-- Opening Marker --

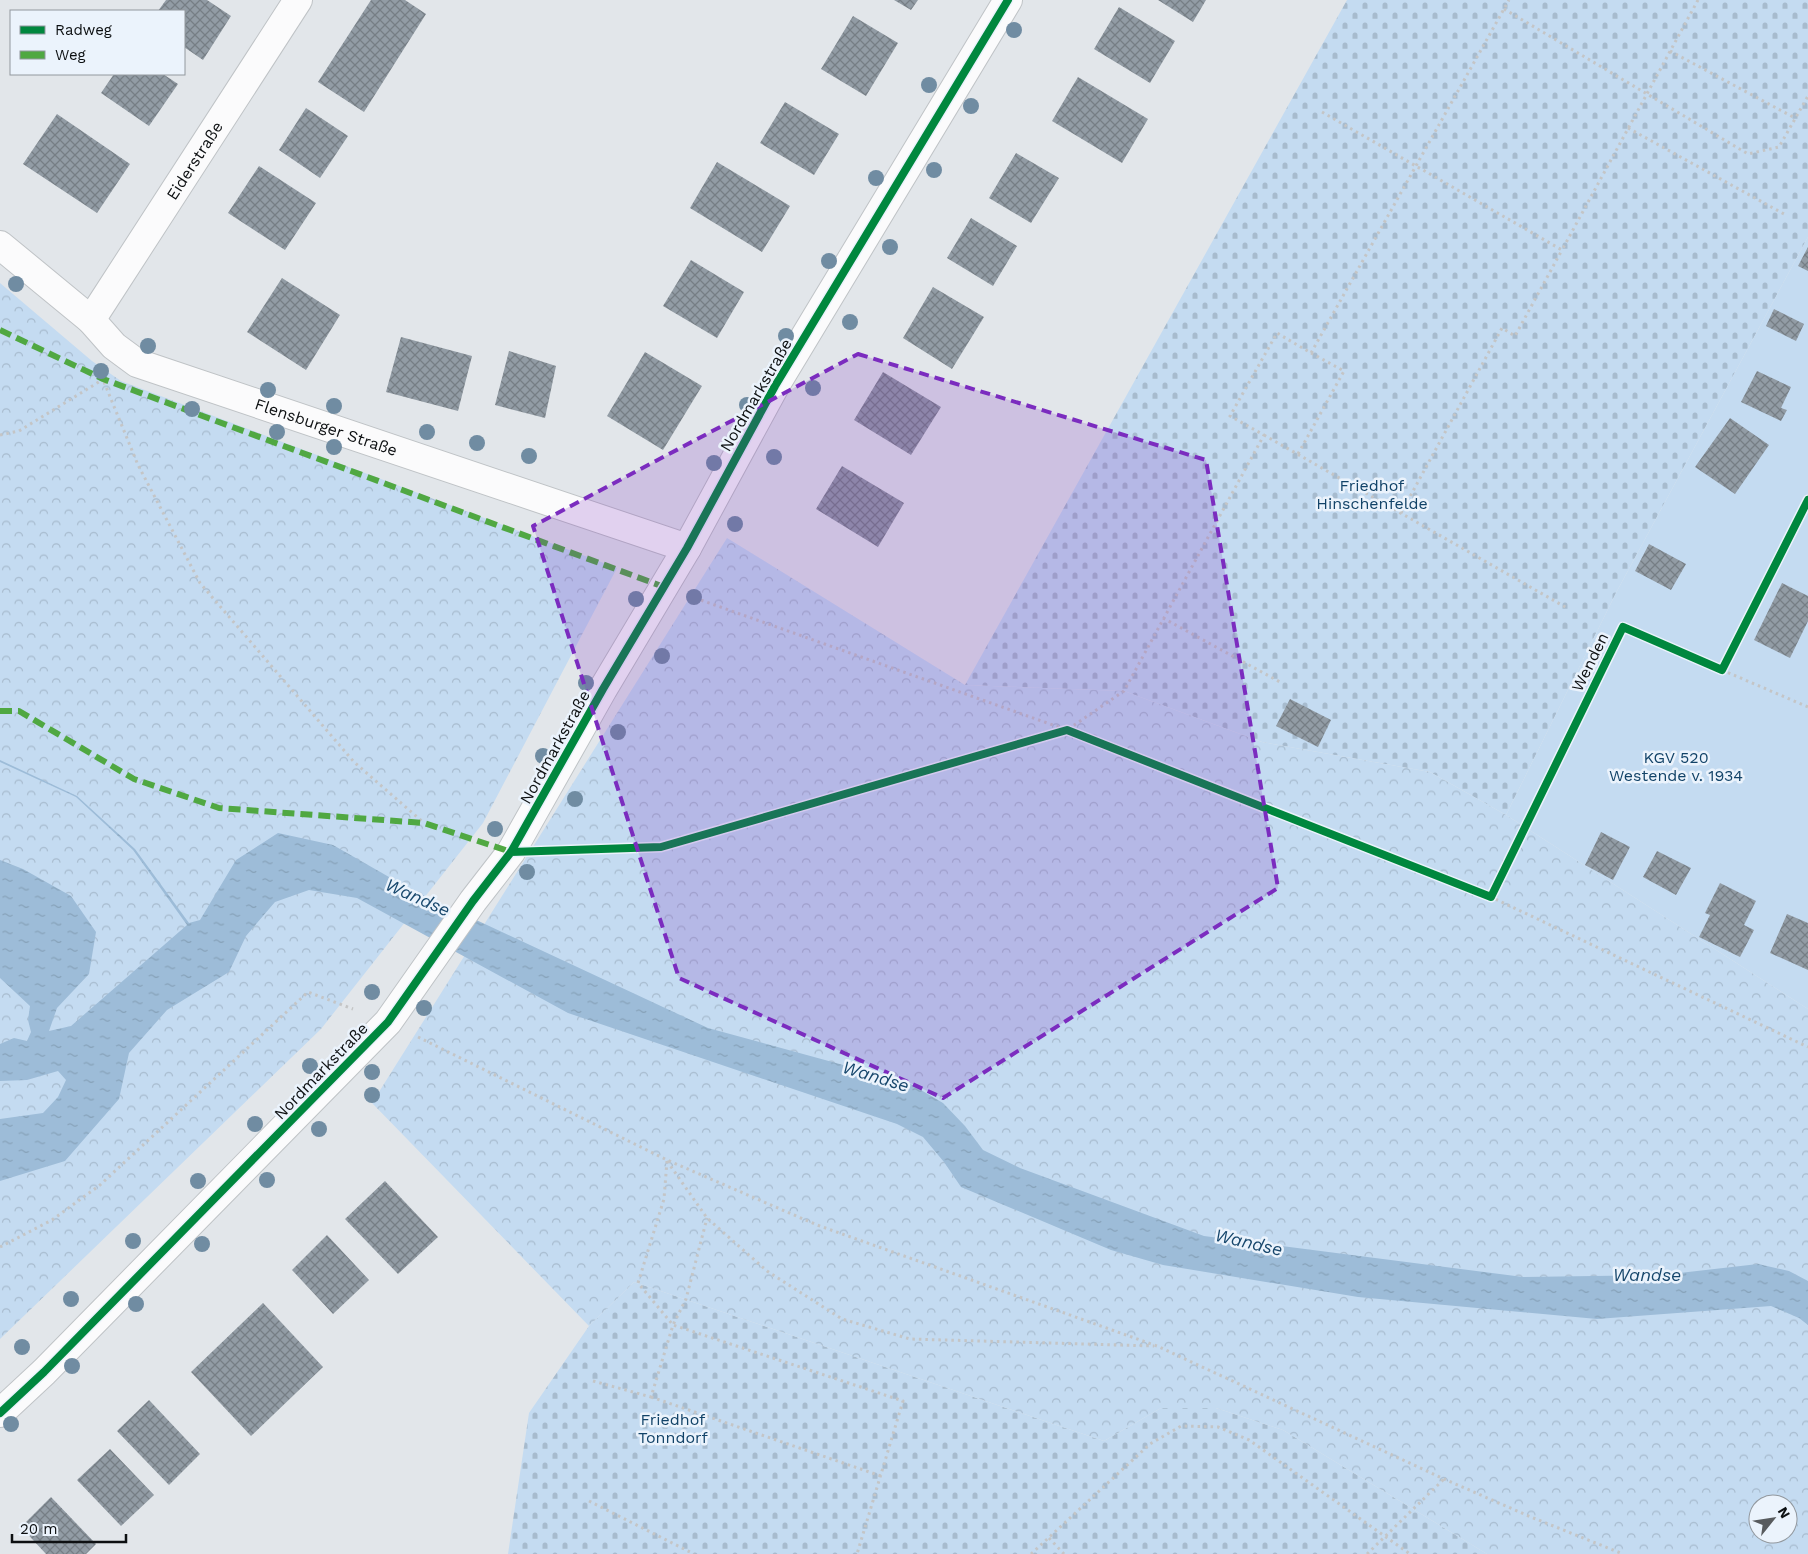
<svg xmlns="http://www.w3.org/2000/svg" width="1808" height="1554" font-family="'Work Sans',sans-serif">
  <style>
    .cemetery { fill: url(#cemetery-stones) }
    .park { fill: url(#park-crowns); fill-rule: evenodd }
    .garden { fill: #c4dbf1 }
    .water { fill: url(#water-ripples) }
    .building { fill: url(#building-cross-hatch) }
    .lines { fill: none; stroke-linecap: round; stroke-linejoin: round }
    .minor-casing { stroke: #bfc3c6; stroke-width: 30 }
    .path { stroke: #c4c5c6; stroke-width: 3; stroke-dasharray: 2.5 4; stroke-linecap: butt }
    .minor { stroke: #fbfbfc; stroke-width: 28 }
    .quiet { stroke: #50a842; stroke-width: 6; stroke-dasharray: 12 6; stroke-linecap: butt }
    .cycleway-casing { stroke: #ebf3fc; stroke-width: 11 }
    .cycleway { stroke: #00873e; stroke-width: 8 }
    .tree { fill: #708ca2 }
    .marked { fill: #7b2cbf; fill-opacity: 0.2; stroke: #7b2cbf; stroke-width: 4; stroke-dasharray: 10 6; stroke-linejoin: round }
    .labels { text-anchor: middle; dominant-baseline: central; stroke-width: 5; stroke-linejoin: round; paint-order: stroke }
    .street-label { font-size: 16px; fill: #0d1012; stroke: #ebf3fc }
    .park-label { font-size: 16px; fill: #124368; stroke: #ebf3fc }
    .water-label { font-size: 18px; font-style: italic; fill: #17476c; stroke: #ebf3fc }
  </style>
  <defs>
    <pattern id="cemetery-stones" width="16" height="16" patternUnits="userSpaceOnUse" patternTransform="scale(1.25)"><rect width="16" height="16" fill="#c4dbf1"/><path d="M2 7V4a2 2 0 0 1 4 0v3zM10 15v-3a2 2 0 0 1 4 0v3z" fill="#a7bbce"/></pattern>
    <pattern id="park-crowns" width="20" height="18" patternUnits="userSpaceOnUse" patternTransform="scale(1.25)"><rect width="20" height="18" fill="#c4dbf1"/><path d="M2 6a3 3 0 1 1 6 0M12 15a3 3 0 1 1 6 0" fill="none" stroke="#a7bbce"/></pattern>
    <pattern id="water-ripples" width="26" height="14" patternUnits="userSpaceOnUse" patternTransform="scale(1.25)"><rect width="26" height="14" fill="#9dbcd8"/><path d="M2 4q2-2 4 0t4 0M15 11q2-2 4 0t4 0" fill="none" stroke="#86a1b8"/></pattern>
    <pattern id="building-cross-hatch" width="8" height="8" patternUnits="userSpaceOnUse" patternTransform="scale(1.25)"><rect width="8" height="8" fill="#929ca5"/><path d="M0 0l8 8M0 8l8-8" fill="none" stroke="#767e85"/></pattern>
  </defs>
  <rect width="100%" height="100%" fill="#e2e6ea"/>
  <path class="cemetery" d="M1347 0H1808V237L1617 591 1506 815 1430 772 1262 742 1124 691 965 685Z
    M634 1282 1104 1441 1161 1408H1216L1283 1430 1487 1554H508L529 1413 589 1326Z"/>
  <path class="park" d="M0 283 92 361 121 381 617 568 483 823 321 1029 0 1339Z
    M727 538 965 685 1124 691 1262 742 1430 772 1506 815 1808 1009V1554H1487L1283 1430 1216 1408H1161L1104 1441 634 1282 589 1326 372 1103ZM1758 1504H1788V1534H1758Z"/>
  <path class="garden" d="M1808 237V1009L1506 815 1617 591Z"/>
  <path class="water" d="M0 760 77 796 135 849 189 923 200 920 236 860 278 833 333 845 410 889 708 1028 909 1083 943 1103 965 1126 983 1150 1020 1168 1204 1236 1523 1277 1662 1275 1758 1264 1789 1271 1808 1281V1325L1799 1318 1771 1306 1597 1319 1358 1297 1163 1265 1111 1250 961 1187 944 1162 923 1137 897 1124 568 1013 357 898 309 890 275 902 246 936 229 972 167 1010 129 1053 119 1099 65 1161 0 1181V1119L43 1113 58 1097 66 1080 58 1071 27 1080 0 1081V1044L14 1038 27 1041 31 1032 28 1020 30 1006 0 978V860L23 869 71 896 96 932 89 974 57 1008 49 1031 71 1026 187 925 133 850 76 797 0 762Z"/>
  <path class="building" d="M166 0H207L231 16 203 60 184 47V11H158Z
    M371 0H405L426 14 364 112 318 82Z
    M894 0H918L911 10Z
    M1158 0H1206L1193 22Z
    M1119 7 1175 41 1150 83 1094 49Z
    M853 16 898 43 866 96 821 69Z
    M114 74H163L178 84 149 126 101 93Z
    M1078 77 1148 119 1122 163 1052 121Z
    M785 102 839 134 814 175 760 143Z
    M306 108 348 136 320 178 279 150Z
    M57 114 130 164 97 213 23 164Z
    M1016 153 1059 178 1031 223 989 198Z
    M717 162 790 206 762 252 690 208Z
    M259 166 316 203 285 250 228 213Z
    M971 218 1017 246 993 286 947 258Z
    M1808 247V271L1798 266Z
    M691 260 744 292 717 338 663 306Z
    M282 278 340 315 306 370 247 332Z
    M933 287 984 317 952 369 903 338Z
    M1774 309 1804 324 1796 341 1766 326Z
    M401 337 472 356 458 411 386 392Z
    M509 351 556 366 545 418 495 405Z
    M645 352 702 386 663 450 607 416Z
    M1757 371 1791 387 1781 408 1787 410 1781 421 1741 402Z
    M883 372 941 407 911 455 854 420Z
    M1730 418 1769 445 1735 494 1695 467Z
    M842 466 904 503 878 547 816 509Z
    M1649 544 1686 564 1671 590 1635 571Z
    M1782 583 1808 596V621L1790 658 1754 640Z
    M1290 699 1331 720 1318 747 1276 726Z
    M1601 832 1630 847 1613 880 1585 865Z
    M1657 851 1691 868 1676 895 1643 877Z
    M1720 883 1756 901 1744 925 1754 930 1740 957 1699 937 1710 915 1705 913Z
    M1787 914 1808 923V970L1770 953Z
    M385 1181 438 1237 398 1274 345 1219Z
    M327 1235 369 1280 333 1314 292 1270Z
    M263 1303 323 1367 251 1436 191 1372Z
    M149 1400 200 1454 169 1485 117 1431Z
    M110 1449 154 1495 121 1526 77 1480Z
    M51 1497 96 1544 86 1554H46L21 1527Z"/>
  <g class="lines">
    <defs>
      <g id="minor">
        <path id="s1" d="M0 245 91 320 114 346 137 363 687 548"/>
        <path id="s2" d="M91 320 298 0"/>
        <path d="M0 1413 44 1372 388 1022 473 901 511 852 603 689 687 548 775 386 1008 0"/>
      </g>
    </defs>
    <use href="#minor" class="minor-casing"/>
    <path class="path" d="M1504 9 1748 154 1779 147 1808 96
      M1670 51 1795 118
      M1322 112 1562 250 1698 0
      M1628 128 1784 214
      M104 382 138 465 200 583 354 762 424 823
      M0 435 19 431 102 380
      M1264 435 1567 608
      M1298 454 1344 371 1311 353
      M1401 513 1502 328 1515 336 1562 250
      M695 598 1067 730 1124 691 1264 435 1230 416 1277 333 1311 353 1509 0
      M1163 618 1280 682
      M1722 670 1808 707
      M550 851 661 847 1067 730 1491 897 1808 1047
      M1491 897 1623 627 1722 670 1808 500
      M418 1037 667 1160 817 1225 1157 1346 1444 1479 1531 1517 1623 1554
      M667 1161 707 1218 767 1271 842 1319 910 1339 1154 1346
      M667 1161 664 1199 638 1283 673 1325 686 1299 707 1218
      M0 1247 52 1220 100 1185 308 992 353 1009
      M593 1381 651 1397 673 1325 903 1401 857 1554
      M651 1397 881 1476
      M589 1501 694 1554
      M1049 1538 1064 1554
      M1031 1554 1150 1444 1181 1426 1218 1427 1249 1440 1410 1554
      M1367 1554 1444 1479"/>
    <use href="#minor" class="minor"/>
    <path class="quiet" d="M0 330 103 379 664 587
      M0 711H19L134 779 219 808 424 823 511 852"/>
    <defs>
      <path id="cycleway" d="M511 852 661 847 1067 730 1491 897 1623 627 1722 670 1808 500
        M0 1413 44 1372 388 1022 473 901 511 852 603 689 687 548 775 386 1008 0"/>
    </defs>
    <use href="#cycleway" class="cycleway-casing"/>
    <use href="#cycleway" class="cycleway"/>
  </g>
  <g class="tree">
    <circle cx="1014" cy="30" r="8"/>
    <circle cx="929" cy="85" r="8"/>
    <circle cx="971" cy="106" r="8"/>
    <circle cx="934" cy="170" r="8"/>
    <circle cx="876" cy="178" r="8"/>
    <circle cx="890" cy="247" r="8"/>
    <circle cx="829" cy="261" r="8"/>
    <circle cx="16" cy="284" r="8"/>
    <circle cx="850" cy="322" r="8"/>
    <circle cx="786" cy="336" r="8"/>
    <circle cx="148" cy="346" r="8"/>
    <circle cx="101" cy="371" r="8"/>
    <circle cx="813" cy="388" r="8"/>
    <circle cx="268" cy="390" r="8"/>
    <circle cx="747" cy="405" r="8"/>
    <circle cx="334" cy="406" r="8"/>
    <circle cx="192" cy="409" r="8"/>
    <circle cx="277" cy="432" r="8"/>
    <circle cx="427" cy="432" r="8"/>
    <circle cx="477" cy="443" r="8"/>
    <circle cx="334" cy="447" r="8"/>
    <circle cx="529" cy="456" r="8"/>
    <circle cx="774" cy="457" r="8"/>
    <circle cx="714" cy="463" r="8"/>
    <circle cx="735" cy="524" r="8"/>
    <circle cx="694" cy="597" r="8"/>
    <circle cx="636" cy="599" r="8"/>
    <circle cx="662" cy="656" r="8"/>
    <circle cx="586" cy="683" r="8"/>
    <circle cx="618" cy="732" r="8"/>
    <circle cx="543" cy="756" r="8"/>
    <circle cx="575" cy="799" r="8"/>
    <circle cx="495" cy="829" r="8"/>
    <circle cx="527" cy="872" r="8"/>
    <circle cx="372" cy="992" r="8"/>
    <circle cx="424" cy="1008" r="8"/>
    <circle cx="310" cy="1066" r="8"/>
    <circle cx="372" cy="1072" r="8"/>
    <circle cx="372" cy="1095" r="8"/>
    <circle cx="255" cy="1124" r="8"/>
    <circle cx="319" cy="1129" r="8"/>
    <circle cx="267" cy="1180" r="8"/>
    <circle cx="198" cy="1181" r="8"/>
    <circle cx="133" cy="1241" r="8"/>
    <circle cx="202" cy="1244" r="8"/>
    <circle cx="71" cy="1299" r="8"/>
    <circle cx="136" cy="1304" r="8"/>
    <circle cx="22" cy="1347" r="8"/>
    <circle cx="72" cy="1366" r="8"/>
    <circle cx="11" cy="1424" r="8"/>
  </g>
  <path class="marked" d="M858 354 1206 460 1278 888 943 1098 679 978 533 526Z"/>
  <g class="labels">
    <g class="street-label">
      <text stroke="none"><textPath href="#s2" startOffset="190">Eiderstraße</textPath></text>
      <text transform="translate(756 395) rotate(-60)">Nordmarkstraße</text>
      <text stroke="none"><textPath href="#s1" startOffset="381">Flensburger Straße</textPath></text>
      <text transform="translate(1590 662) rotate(-64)">Wenden</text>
      <text transform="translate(555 747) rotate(-61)">Nordmarkstraße</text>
      <text transform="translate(321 1071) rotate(-46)">Nordmarkstraße</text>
    </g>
    <g class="park-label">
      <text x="1372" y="485">Friedhof<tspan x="1372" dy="18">Hinschenfelde</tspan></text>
      <text x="1676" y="757">KGV 520<tspan x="1676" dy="18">Westende v. 1934</tspan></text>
      <text x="673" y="1419">Friedhof<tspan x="673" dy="18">Tonndorf</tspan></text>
    </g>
    <g class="water-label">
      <text transform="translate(418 897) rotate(24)">Wandse</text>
      <text transform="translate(876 1076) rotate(17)">Wandse</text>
      <text transform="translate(1249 1242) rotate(13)">Wandse</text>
      <text x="1647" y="1274">Wandse</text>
    </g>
  </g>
  <rect x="10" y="10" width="175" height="65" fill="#ebf3fc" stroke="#92989e"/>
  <rect x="20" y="26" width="25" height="8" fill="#00873e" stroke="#92989e"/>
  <text x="55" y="35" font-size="15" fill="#0d1012">Radweg</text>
  <rect x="20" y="51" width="25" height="8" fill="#50a842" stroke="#92989e"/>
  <text x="55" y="60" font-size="15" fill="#0d1012">Weg</text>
  <g transform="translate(1773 1519) rotate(60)"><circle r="24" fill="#ebf3fc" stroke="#92989e"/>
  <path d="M0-4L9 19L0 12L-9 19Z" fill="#585b5e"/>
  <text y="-8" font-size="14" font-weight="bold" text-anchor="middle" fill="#0d1012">N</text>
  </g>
  <path d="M12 1534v8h114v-8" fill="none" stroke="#0d1012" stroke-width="2.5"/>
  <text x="20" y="1534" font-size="15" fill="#0d1012" stroke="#ebf3fc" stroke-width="4" paint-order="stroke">20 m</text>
</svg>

-- Closing Marker --

WHAT THIS TASK INVOLVES:
Where does the string "lines" appear in the records above? Return every line that holds it.

WRITTEN ANSWER:
    .lines { fill: none; stroke-linecap: round; stroke-linejoin: round }
  <g class="lines">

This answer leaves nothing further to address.